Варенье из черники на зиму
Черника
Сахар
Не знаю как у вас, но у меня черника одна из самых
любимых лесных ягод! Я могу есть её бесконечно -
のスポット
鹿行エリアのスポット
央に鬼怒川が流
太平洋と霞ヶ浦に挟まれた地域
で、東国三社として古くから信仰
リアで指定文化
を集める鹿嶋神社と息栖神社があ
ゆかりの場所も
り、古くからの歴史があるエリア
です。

++++++++

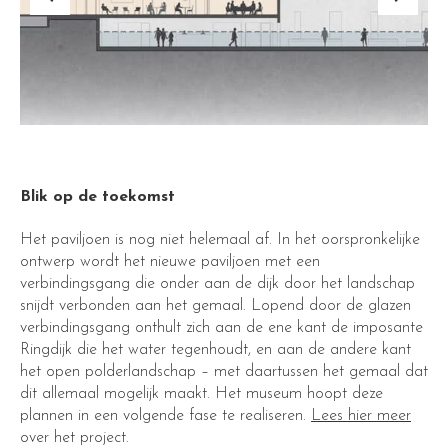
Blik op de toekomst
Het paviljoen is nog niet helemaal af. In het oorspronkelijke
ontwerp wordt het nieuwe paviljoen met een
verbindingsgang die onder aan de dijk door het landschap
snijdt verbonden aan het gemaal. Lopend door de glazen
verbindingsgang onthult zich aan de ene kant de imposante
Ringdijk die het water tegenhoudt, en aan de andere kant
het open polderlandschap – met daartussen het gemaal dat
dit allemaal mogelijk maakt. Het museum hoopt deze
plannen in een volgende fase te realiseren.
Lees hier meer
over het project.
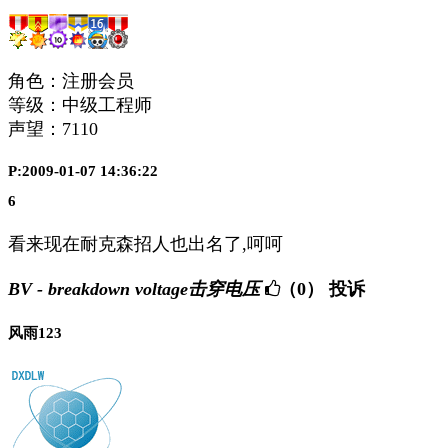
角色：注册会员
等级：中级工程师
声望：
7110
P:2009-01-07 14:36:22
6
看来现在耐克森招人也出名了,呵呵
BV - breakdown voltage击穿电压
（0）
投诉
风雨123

++++++++

Aim of the exercise
Reproduce exactly the lines of the records above from the one with "Blik op de toekomst" to the one with "Ringdijk die het", both included, and leave out everything else.

Answer to this problem
Blik op de toekomst
Het paviljoen is nog niet helemaal af. In het oorspronkelijke
ontwerp wordt het nieuwe paviljoen met een
verbindingsgang die onder aan de dijk door het landschap
snijdt verbonden aan het gemaal. Lopend door de glazen
verbindingsgang onthult zich aan de ene kant de imposante
Ringdijk die het water tegenhoudt, en aan de andere kant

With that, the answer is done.